[Dspace-general] RE: [Dspace-tech] Google Scholar and OAI

Thu Feb 3 17:49:39 EST 2005

At 01:13 PM 2/3/2005 -0500, Tansley, Robert wrote:
>A related question -- are Google assuming that every DSpace instance
>contains scholarly literature?

No. But we are discussing the issue of selecting DSpace sites of 
"scholarly" content vs other DSpace-based repositories out there which 
might have non-academic content in them. Right now, as far as I can make it 
out, Google is doing this selection manually by examining each repository. 
They realize that model won't scale up, and they are evaluation automated 
mechanisms to detect "research papers" in repositories as opposed to other 
kinds of content that they don't want to include. As you may have noticed, 
they're already excluding image content from Google Scholar that exists in 
some of the DSpace repositories their already harvesting.
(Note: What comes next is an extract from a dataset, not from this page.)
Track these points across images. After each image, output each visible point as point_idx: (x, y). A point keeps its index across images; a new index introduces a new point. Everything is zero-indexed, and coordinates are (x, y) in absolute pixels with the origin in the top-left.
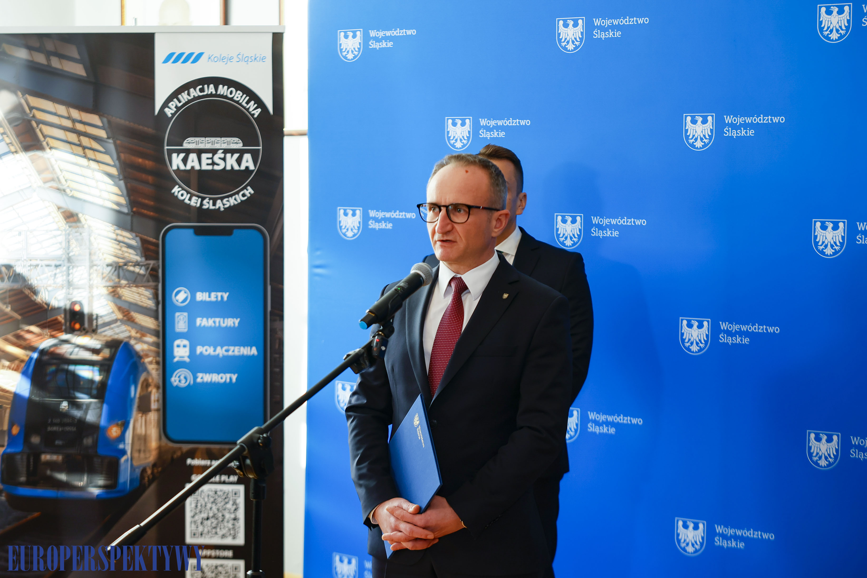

>And will/does/should it differentiate between 'production' DSpace
>instances and the numerous 'test' instances, which may or may not stay
>around and contain 'real' content?

A point that I have recently made, when they were complaining about the 
Handles in Harvard's repository.
So for now I've asked them to exclude repositories that use the 
default/test Handle namespace of 123456789.
If a DSpace site has real Handles and open access content then there's not 
a whole lot that we or Google could do to inform them of it's production 
status...

>I assume right now, to identify a DSpace and what's in it, they're using
>some sort of heuristic; but due to people's customisations, diverging
>uses of DSpace and a rapidly-evolving platform, that approach doesn't
>feel like it'll last long.

They're using the registry on the DSpace wiki to find live repositories: 
http://wiki.dspace.org/DspaceInstances and I didn't put any on that list 
that I *knew* to be in test or pilot mode...
beyond that they're selecting stuff out of these repositories based on 
their native characteristics (i.e. however Google recognizes a "research 
document", broadly defined).
But the UI customizations are preventing them from also harvesting the 
associated metadata successfully.

>I think any mechanism we come up with, such as those Andy Powell 
>suggested, should also take into account the above issues.

Yep.

MacKenzie